Backing up using Email, Google Docs, friends and Dropbox

  1. Each time you finish a chapter, quit for the day, go to have a poo or get distracted by the cat save your work (if you're using Google Docs / Google Drive then you can ignore this point, your work is saved with almost every keystroke).  As a side note I am NOT a fan of auto-save.
  2. Write an email to yourself and copy in a willing friend, attach a copy of your work to said email (if you're using Google Docs you'll have to download a copy first).  Write the title of your masterpiece in the subject line followed by the date and time.  So a novel called 'Writing comedy is like strangling your own humour' would have the subject line 'Writing comedy is like strangling your own humour - 06/11/12 - 9.10pm'.  To be honest adding the date and time doesn't make a huge difference because all emails are timestamped as a matter of course, but I find it useful.  This takes seconds but saves meaty tears should something go wrong.

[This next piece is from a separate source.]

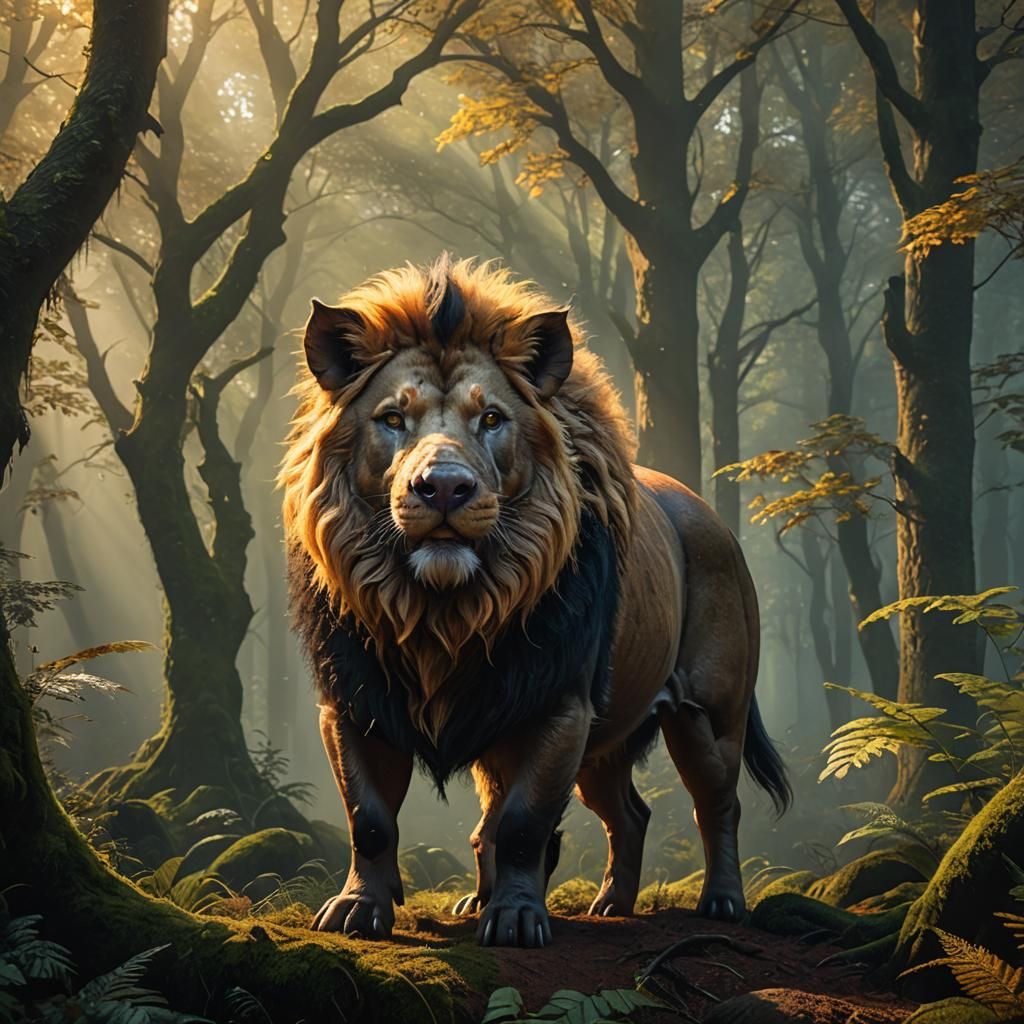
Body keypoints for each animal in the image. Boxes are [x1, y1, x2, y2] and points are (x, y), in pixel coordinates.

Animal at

  3. At the end of the day upload your document to Google Docs, if you're really clever then you could use the marvellous 'revisions' facility in Google Docs.  If you created your masterpiece in Google Docs then you can skip this step and sit back with a smug smile, safe in the knowledge that you are a clever peanut.
  4. Get a Dropbox account and also upload your file / document to Dropbox.  Click this link to get a Dropbox account for free...
  5. Once every few days save all your work to a usb memory stick, just remember to never ever ever ever ever ever ever ever ever ever ever ever ever ever ever ever ever ever ever ever ever ever ever ever ever ever ever ever ever ever ever ever ever ever ever ever ever ever ever ever ever ever ever ever ever ever ever ever ever ever ever ever ever ever ever ever ever ever ever ever ever ever ever ever ever ever ever ever ever ever ever ever ever ever ever ever ever ever ever ever ever ever ever ever ever ever ever ever ever ever ever ever ever ever ever use a memory stick to store your only version of anything at all ever ever ever (you get the idea).
If you're a lazy sod then just email yourself a copy of your work each day; this really is the only important step here because it gives you the ability to go back to versions of your files created on specific dates and times.

Just before I go I have one more thing to add - BACK UP NOW!